Continue o texto sobre o rapper Cotrim e a sua aposta no auto tune, retomando-o a partir da última frase apresentada.

[TEXTO PARA ANÁLISE]

Cotrim fala sobre abraçar uma era, e é prático na sua missão. De olhos postos no futuro, considera que a inovação é o factor determinante na sua progressão artística e na progressão da música de uma forma geral: “Nos anos 2000 ou nos anos 90 eles não estavam a tentar ser os [rappers] dos anos 80, estavam a tentar estar a par das coisas ou até estar à frente. Actualmente, por vezes parece que quem estar à frente ou pelo menos a par tem alguma cena de mal, parece que tens que estar sempre atrás”. Mais do que nunca, o trap e o auto tune são uma referência na música popular e o rapper considera que agora é o momento para apostar nisso: “Se eu estou aqui há imenso tempo a usar auto tune ou outra sonoridade qualquer e ela de repente tem tracção eu vou deixar de usar porque está na moda? Isso não faz sentido, é quase o contrário. Agora é que as pessoas estão prontas para ouvir a minha versão disso, e eu próprio a descobrir-me.”

[/TEXTO PARA ANÁLISE]
[REGISTOS FORNECIDOS]

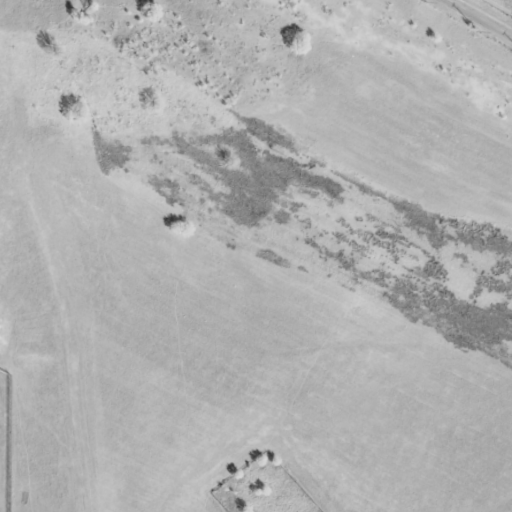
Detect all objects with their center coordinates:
road: (481, 17)
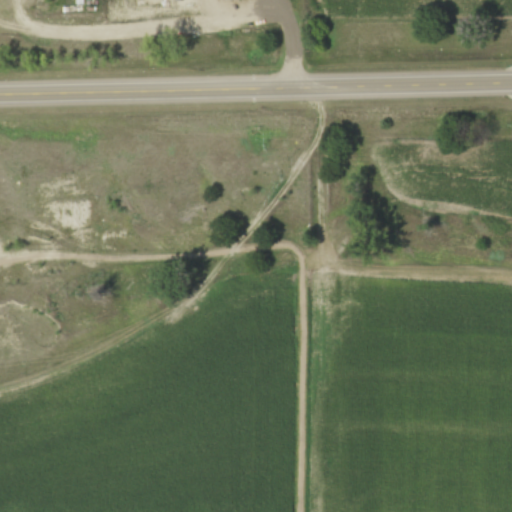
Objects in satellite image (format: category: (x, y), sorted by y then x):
crop: (415, 11)
road: (255, 85)
road: (281, 243)
crop: (423, 395)
crop: (161, 418)
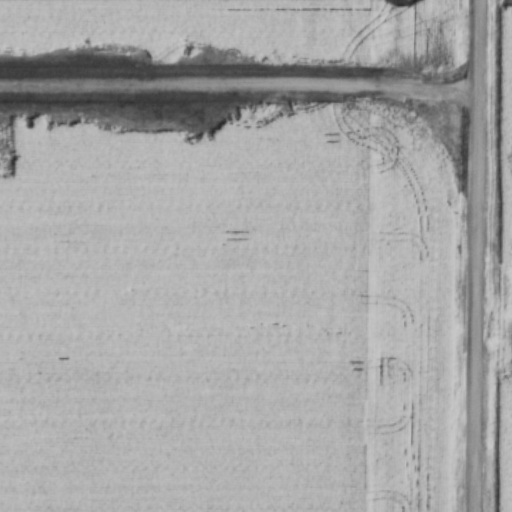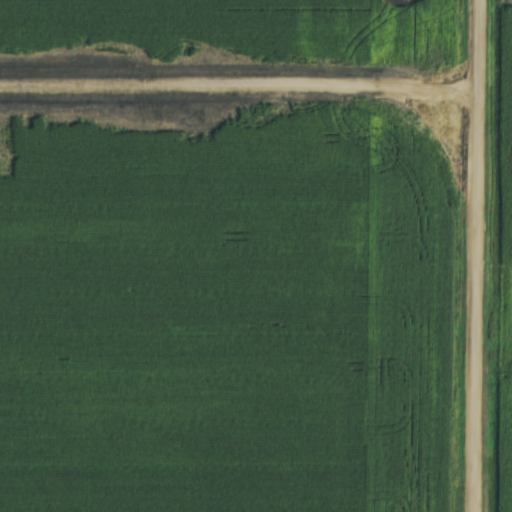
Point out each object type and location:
road: (483, 256)
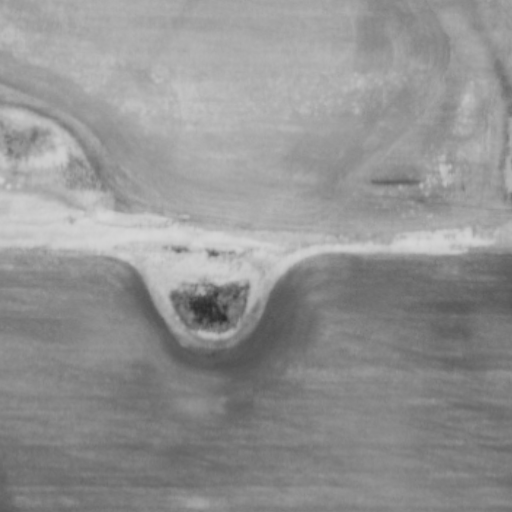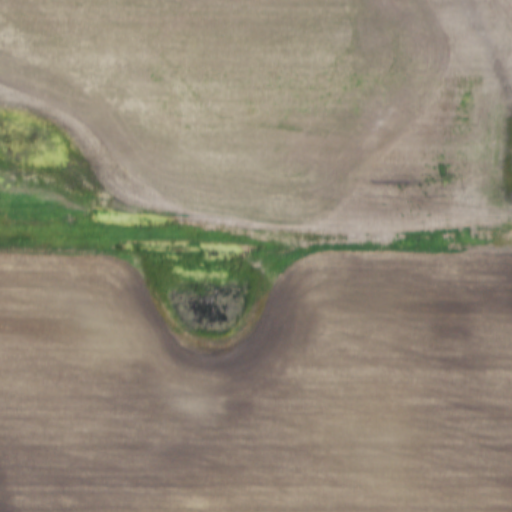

[/REGISTOS FORNECIDOS]

RESPOSTA AO PROBLEMA
Mas apesar de apostar num rap mais cantado, não descura as rimas e flows frenéticos. A falar sobre “Hino”, um dos bangers mais potentes do álbum, Cotrim conta que a música é um apelo para unir dois mundos opostos: “Tenho esse gosto em cantar com auto tune e fazer rimas, porque não juntar? Eu sei rimar na mesma, e há muita gente que acha que por estar a ouvir auto tune não estão a ouvir rimas. Eu dou como exemplo o “Gwapo”, se eu cantar aquela letra num flow de rap clássico parece logo outra coisa. É isto que eu também desafio ao ouvinte. Eu consigo que pensem que eu não estou a rimar fazendo certos truques. Este som [“Hino”] é mesmo isso. Não é porque tens auto tune que não tens de ser lírico. É para os dois, é para quem usa e não é lírico e é para quem acha que só por estar a usar auto tune automaticamente não é. É um desafio de união, espectro completo. Não te escondas atrás do auto tune para nenhum dos lados”.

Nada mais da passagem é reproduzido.